**DATA PROVIDED**
════
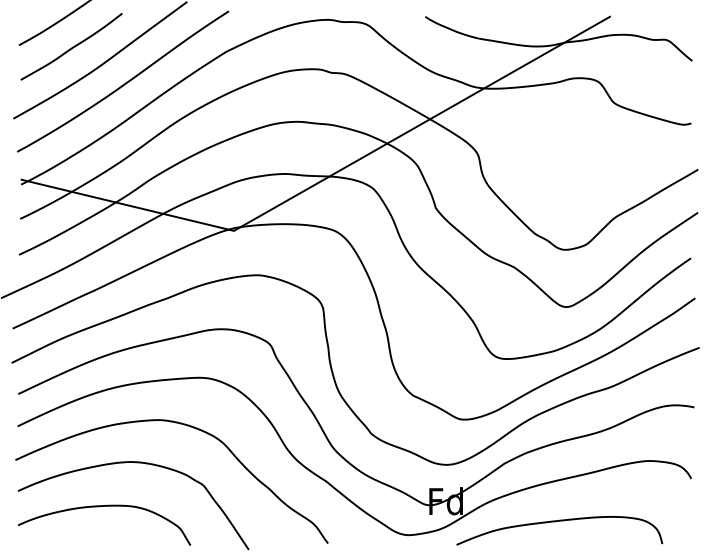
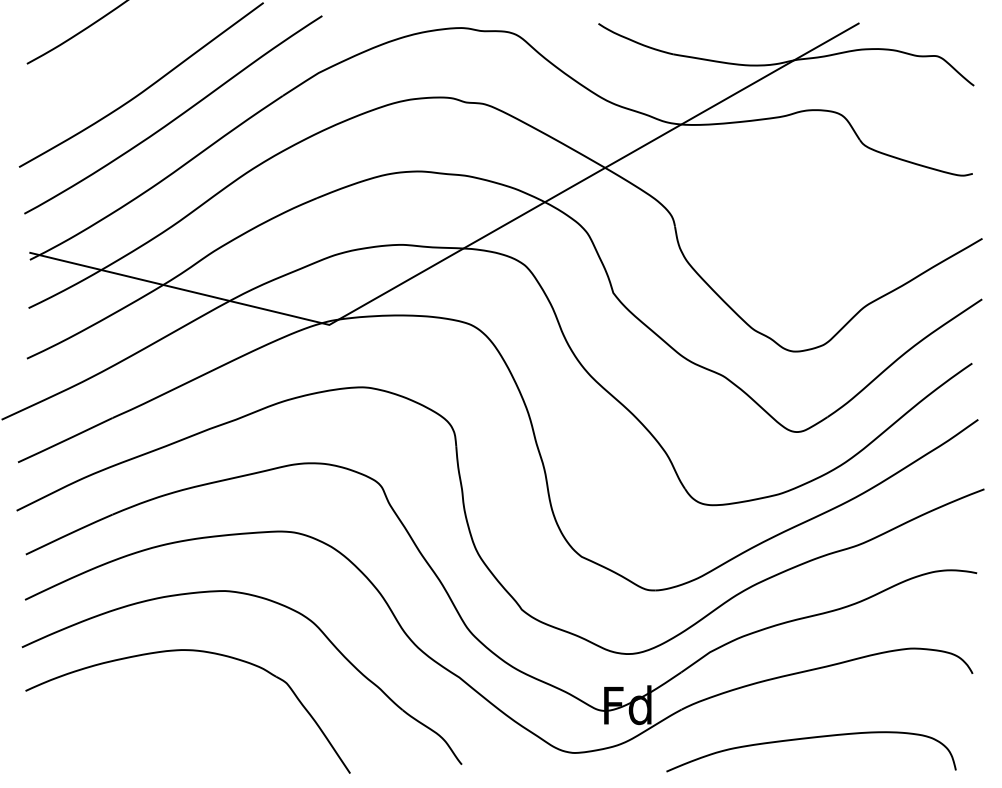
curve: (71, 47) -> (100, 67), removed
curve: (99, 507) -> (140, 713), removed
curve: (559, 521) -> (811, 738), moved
════
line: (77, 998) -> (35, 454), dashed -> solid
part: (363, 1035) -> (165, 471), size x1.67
════
**WHAT YOU NEED TO DO**
Among the records above, find each line holding "removed" and list it.

**RESULT**
curve: (71, 47) -> (100, 67), removed
curve: (99, 507) -> (140, 713), removed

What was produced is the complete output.